In this blog we explore the mechanisms by which teacher beliefs on gender affect students, and discuss possible remedial interventions.

Figure 1: Mapping teacher beliefs to student and teacher outcomes

Teacher beliefs are an under-explored but important component of teacher quality

Available evidence from rich and developing countries alike conveys a single message—if teachers have regressive gender norms, this affects students. Teachers’ biases are transmitted through their interactions with students and can affect how they teach thus significantly affecting students’ experiences in school. While the effects are mainly cognitive, evidence also points to the significance of teacher role models in shaping students' beliefs. There are direct impacts on students' long and short term educational choices as well as their consequent earnings.

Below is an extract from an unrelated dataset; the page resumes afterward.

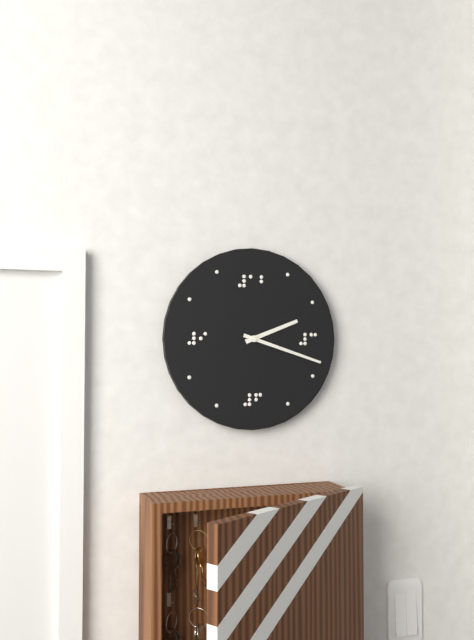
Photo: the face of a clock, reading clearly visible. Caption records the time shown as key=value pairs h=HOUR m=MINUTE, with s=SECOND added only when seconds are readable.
h=2 m=18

Teacher beliefs about gender directly impact students’ academic achievement and choices

Gender biases are pervasive in society, especially in developing countries, and as a result girls have fewer learning opportunities and employment options. Teacher-held gender stereotypes can affect girls’ academic achievement in schools in regular assessments, as well as their choices for academic progression in later years. Teachers with more traditional gender views have been shown to cause poorer performance by girls in standardised tests compared to their peers, with the effect compounded with continued exposure to the same teacher. Students are more likely to be disengaged especially in STEM courses when teachers project traditional gender stereotypes, with a larger negative effect from female than male teachers.

Teachers demonstrate and transmit these traditional biases in their estimations of students’ abilities or tendencies

Studies have shown that admissions to these higher education courses can be hindered for girls due to them being perceived as less competent than their male counterparts. Data from large-scale assessments, such as the PASEC (see Figure 2), confirm this—both male and female teachers rate boys as being innately better than girls at maths. Conversely, girls are favoured at being better at reading than boys by teachers of both genders. Girls are similarly impacted by these biases in later years of schooling, often negatively graded in peer-tutoring in STEM courses, even by female tutors, despite being equally engaged and participatory.

Figure 2: Teachers’ opinions of boys’ and girls’ relative innate abilities in maths and reading, by teacher gender

Source: Authors’ construction based on data from PASEC (2014) 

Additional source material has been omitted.